By Kathryn G. Menu; Above: A new rendering of the approved 21 West Water Street condominiums.
In 2008, Roy “Buddy” Wines, IV and his Southampton-based construction company RLW4 broke ground on the 19-unit, luxury condominium project in Sag Harbor known as 21 West Water Street.
In 2009, the firm joined a number of other sub-contractors in walking off the job after they failed to be paid by development firm, East End Development, LLC.
Despite developers filing for chapter 11 bankruptcy in October, three-and-a-half years after the building was left to sit, vacant and unfinished, the project may be getting back on track.
On Monday night, Wines was joined by architects Ala Alavi and Cindy Meade in front of the Sag Harbor Historic Preservation and Architectural Review Board (ARB), where Alavi and Meade presented changes to the building’s architectural details.
According to Wines, the changes are a part of an overall effort to revive the project with the goal of finishing construction in the fall of 2013.
If finished it would complete a project originally proposed in 2006 — a project that was largely embraced by the community and the village boards, in part, because the development would replace a nightclub that was the source of ire for residents in the surrounding, residential neighborhoods.
However, the project was largely tied to a second development — another condominium project planned at 1, 3 and 5 Ferry Road — parcels owned by East End Ventures, which was owned by the same developers behind East End Development, Emil Talel and Michael Maidan. That project failed to find community support.
In 2009, while the Ferry Road condominium project was still being reviewed by the Sag Harbor Village planning board, the village’s zoning code was rewritten, drastically reducing the number of units allowed in the Ferry Road development.

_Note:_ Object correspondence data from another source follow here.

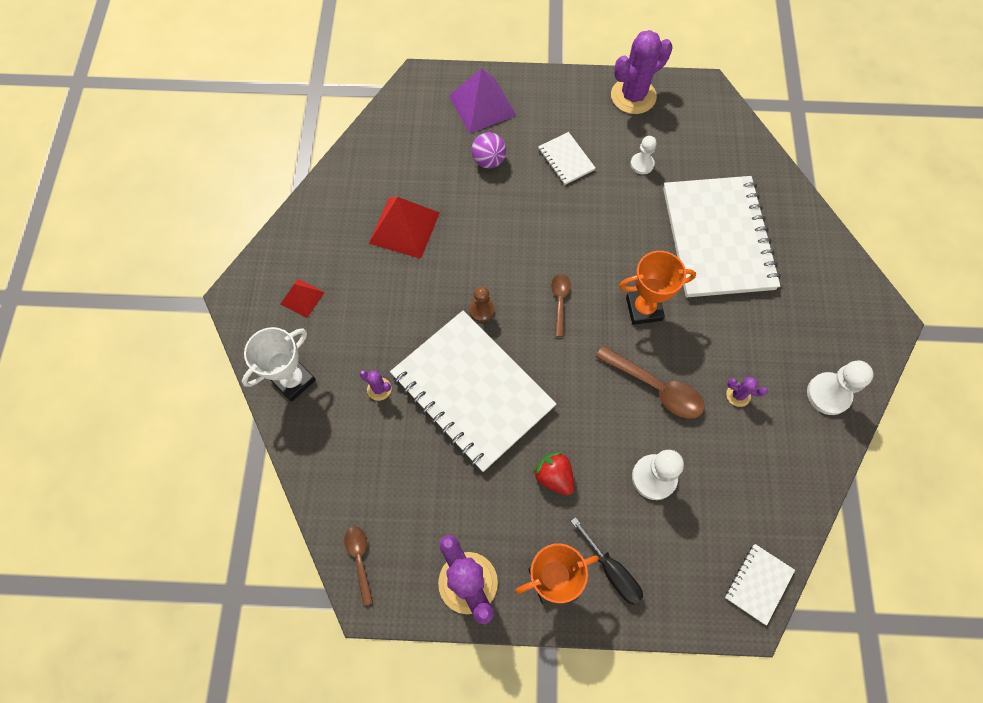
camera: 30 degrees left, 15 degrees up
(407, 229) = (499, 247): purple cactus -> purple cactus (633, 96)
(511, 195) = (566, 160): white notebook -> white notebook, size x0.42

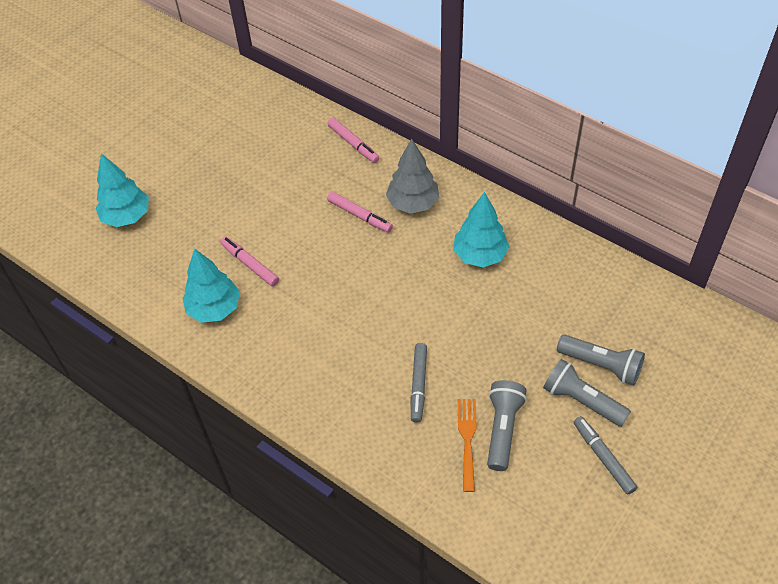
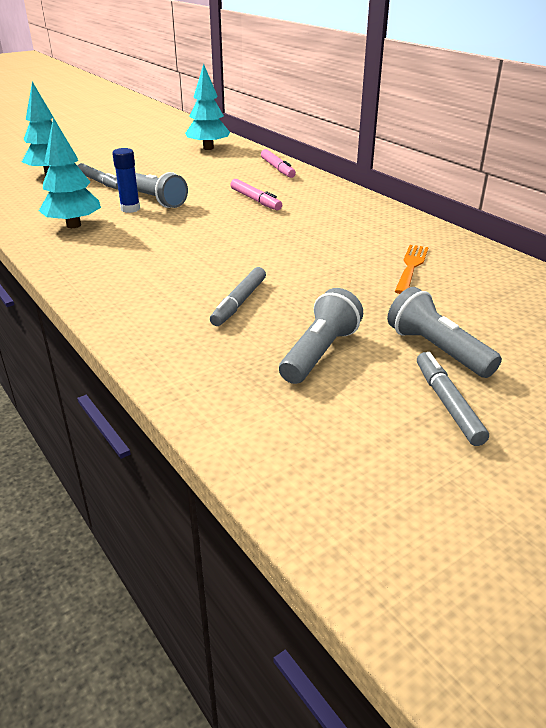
camera: 15 degrees right, 20 degrees down
(189, 220) = (100, 182): none -> grey marker
(250, 264) = (130, 209): pink marker -> blue glue stick
(413, 203) = (312, 201): grey tree -> none
(467, 440) = (269, 352): orange fork -> orange fork (411, 267)
(480, 255) = (363, 236): turquoise tree -> turquoise tree (208, 148)
(601, 365) = (474, 328): grey flashlight -> grey flashlight (157, 200)

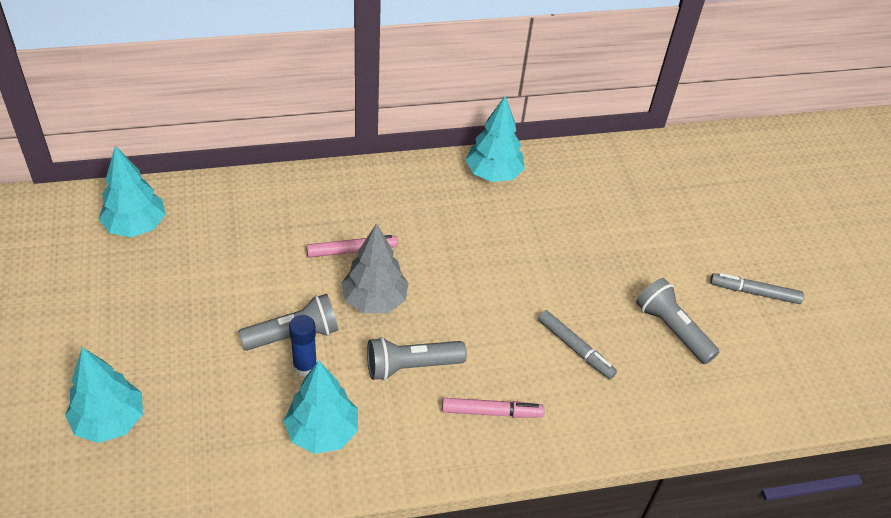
camera: 70 degrees left, 15 degrees up
(100, 182) = (187, 373): grey marker -> none
(214, 216) = (374, 300): none -> grey tree
(277, 168) = (266, 194): pink marker -> pink marker (491, 412)
(411, 229) = (493, 174): none -> turquoise tree
(411, 267) = (565, 212): orange fork -> none
(437, 350) = (693, 264): grey flashlight -> grey flashlight (411, 366)

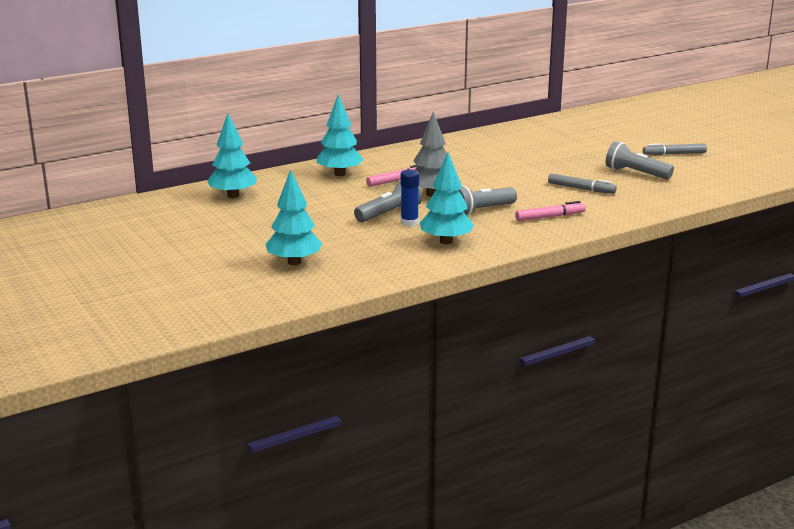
camera: 15 degrees left, 25 degrees down
(493, 174) = (464, 141): turquoise tree -> turquoise tree (340, 174)

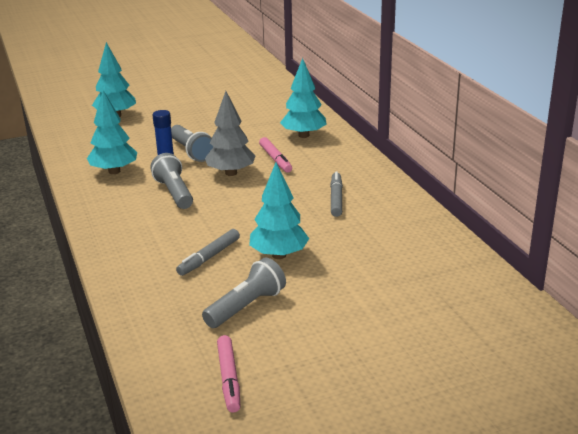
camera: 100 degrees right, 5 degrees up
(233, 196) = (264, 96): turquoise tree -> turquoise tree (279, 255)
(550, 217) = (138, 227): pink marker -> pink marker (229, 378)
(674, 154) = (315, 358): grey marker -> grey marker (336, 199)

In September of that year, Talel and East End Ventures filed a $30 million damages suit against the village as well as an Article 78 suit, claiming they were led to believe the project would be exempt from the new code. Both suits were dismissed in 2011 and in the meantime, as early as the fall of 2009, workers were already walking off the job at 21 West Water Street. By July of 2010, there were over $3 million in liens recorded with the Suffolk County Clerk’s office against the property.
For years, Talel said he worked on renewing financing for the defunct project, but in October of 2012, East End Development LLC filed for Chapter 11 bankruptcy.
Talel is listed as the managing member of the LLC, with Maiden and Terry Soderberg also listed as co-debtors in the filing.
According to the original filing, East End Ventures debt associated with the 21 West Water Street property is estimated at $35,344,415.89. The filing states that East End Ventures assets include the half finished 21 West Water Street condominium building, which they value at $27,300,000.
Twenty-six mechanics’ liens are listed against the 21 West Water Street property from creditors holding secured claims in the bankruptcy case totaling $34,653,840.52 with an additional $7,353,840.52 in unsecured claims made by the same companies.
The largest mechanic’s lien filed against the property is by the Longview Ultra Construction Loan Fund through Amalgamated Bank — East End Venture’s loan provider. They filed a $30,484,011 lien on their own.
On Tuesday, Talel said all but one of the mechanic’s liens have been paid back in an effort to move the project forward.
According to James Freel, the Longview ULTRA Portfolio Manager and senior vice president and chief real estate officer with Amalgamated Bank, East End Development has filed a plan of reorganization that will call for a public sale of the property through a bankruptcy process.
Freel said he expects that sale should happen some time in the next several months.
The bank has provided the company with debtor-in-possession (DIP) financing, said Freel, in an effort to allow work to progress at the property, which will ultimately lead to a better return when the property is ultimately sold.
On Monday night, Alavi and Meade presented some of the design changes to the ARB, including replacing the façade with red cedar in a combination of shingle and clapboard Meade said was designed to break up the massing of the building.
They also proposed altering some window locations to align with the floor above and below, trimming corner boards and windows in white to create a more residential feel, said Meade.
They also proposed to alter the main lobby entrance and change the stone for the building’s siding and property wall to a real stone, rather than a composite. Glass railings have also been proposed for the balcony areas, and the wall for the penthouse suite are proposed to be dropped one-foot to allow residents in that apartment a water view.
Additional landscaping is also proposed for the garden apartments on the first floor, primarily in the form of privacy, privet hedges between the units.
“It’s much better,” said board member Christine Patrick, looking at the new plans.
“I would welcome anything to get it beyond where it is right now,” said board chairman Cee Scott Brown.
According to Wines, despite being vacant, the building was heated and cooled throughout and remains “in pristine condition inside.”
“We are ready to go as soon as we get the green light,” said Wines, who added the project will need planning board approval for the privet hedges.
“This is getting back more to what some of the original plans were like,” added Brown. “I don’t know where it took the turns in the stone, but it is getting better.”